Esse conflito, e essa relação, não é a única explorada no livro. Holly é também uma viúva, que está agora em uma relação séria com Pete, um psicólogo. Holly contrasta as ações de Pete com como seu marido falecido reagiria, permitindo ao leitor experienciar a realidade de uma viúva que tenta amar um novo homem e ao mesmo tempo sente a falta constante de seu antigo marido. Acompanhando Pete, o leitor vê as responsabilidades de um homem que tenta entrar em uma família, o que exige a ele colocar seu afilhado como uma das prioridades de sua vida enquanto é comparado com um homem já falecido.
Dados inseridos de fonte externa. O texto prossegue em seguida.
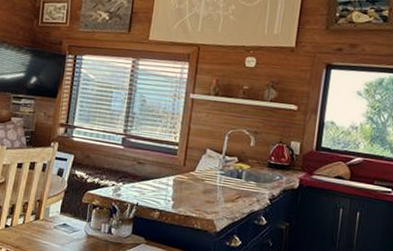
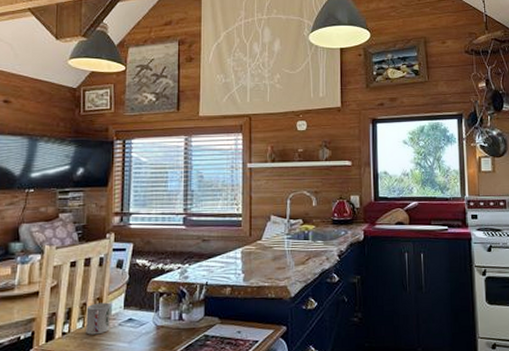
cup: none [25,204,49,233] -> present [86,302,111,335]

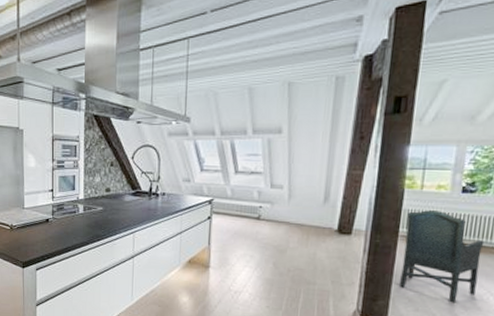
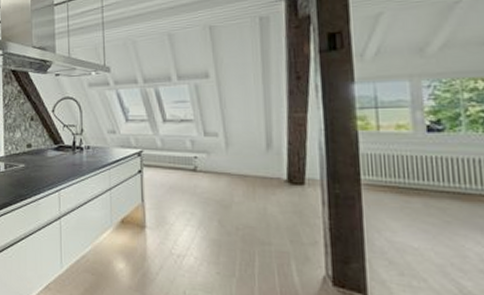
chair: present [400,210,485,303] -> none [367,154,472,265]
Já Jules é casada com Rowan, um homem com problemas temperamentais que teve de fazer um curso de controle emocional após um episódio em que ele agrediu outro homem. Essa relação mostra a confusa experiência de uma mulher que ama um homem que, no entanto, acrescenta mais peso emocional à mulher ao mesmo tempo que ajuda na divisão das responsabilidades. Sendo assim, o personagem de Rowan mostra como comportamentos machistas prejudicam não só a saúde emocional das mulheres ao seu redor como também a dele mesmo. 
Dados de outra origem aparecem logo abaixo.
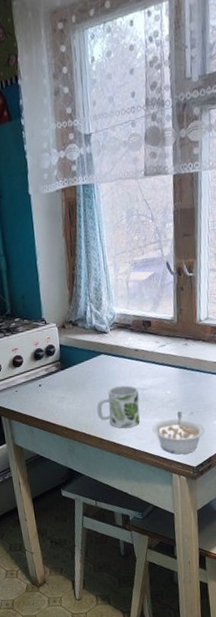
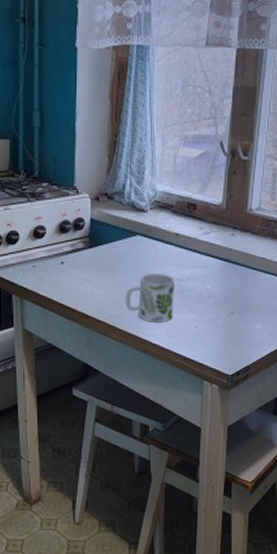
legume: present [152,410,205,455] -> none [186,309,245,359]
Apesar desse livro não ter nenhuma associação com a psicologia, acredito que ele poderia facilmente ser usado até mesmo como material de discussão para a aprendizagem de várias questões psicológicas. Podemos evidenciar três delas:

 1) O papel de mãe

O livro explora o papel de mãe, que, como se sabe, nunca aparece de forma isolada, sendo a mulher também esposa e trabalhadora. Isso vem com um custo forte ao corpo e à mente das mulheres modernas, que são cobradas a apresentar bom desempenho, coerência e bem-estar em cada um desses papeis. Este custo é ainda mais intenso quando a mãe encontra fortes problemas em casa, pois é cobrado dela que isso não afete suas ações em seus outros papeis.

2)Rede de apoio

Para a psicologia, a rede de apoio pode ser entendida como pessoas  que estão disponíveis para nos ajudar quando necessário. Por exemplo, pode acontecer de passarmos por um momento de crise emocional que dificulta a nós fazermos algumas tarefas específicas, nesse momento precisamos de ter pessoas que estão dispostas a ajudar nessas tarefas enquanto nos recuperamos. Esse conceito aparece em mais importância ainda quando falamos de mães, pois como o/os filho(s) tem muitas demandas (e a mãe tem outros papeis) é mais frequente que elas precisem de ajuda de sua rede de apoio. A falta de uma rede leva a um maior desgaste emocional e mental do sujeito. Na história em questão podemos encontrar situações tanto de presença quanto de ausência de rede de apoio, assim como suas consequências para as personagens principais.

3) Expectativa do outro

O próprio título se refere a uma frase que vez por outra os personagens falam um para o outro: “eu não sei quem você é”, explorando o contraste entre o que esperamos dos outros e o que eles fazem. Essa questão é uma fonte comum de frustração para todos, pois muitas vezes esperamos algo de alguém e recebemos justamente o oposto. Por que isso acontece? Será que foi porque não conhecíamos aquela pessoa de verdade? Ou seria porque tínhamos expectativas irrealistas? E o que fazer depois dessa quebra do que esperávamos? Como lidar com essa nova imagem da pessoa que se forma para nós? Essas são as questões centrais que esse livro lida.

O livro foi escrito por Penny Hancock, uma jornalista que já escreveu sobre família e relacionamentos no The Guardian e no The Times. No dia de publicação desta resenha, exemplares do livro podem ser comprados em vários sites on-line por uma média de 60 reais.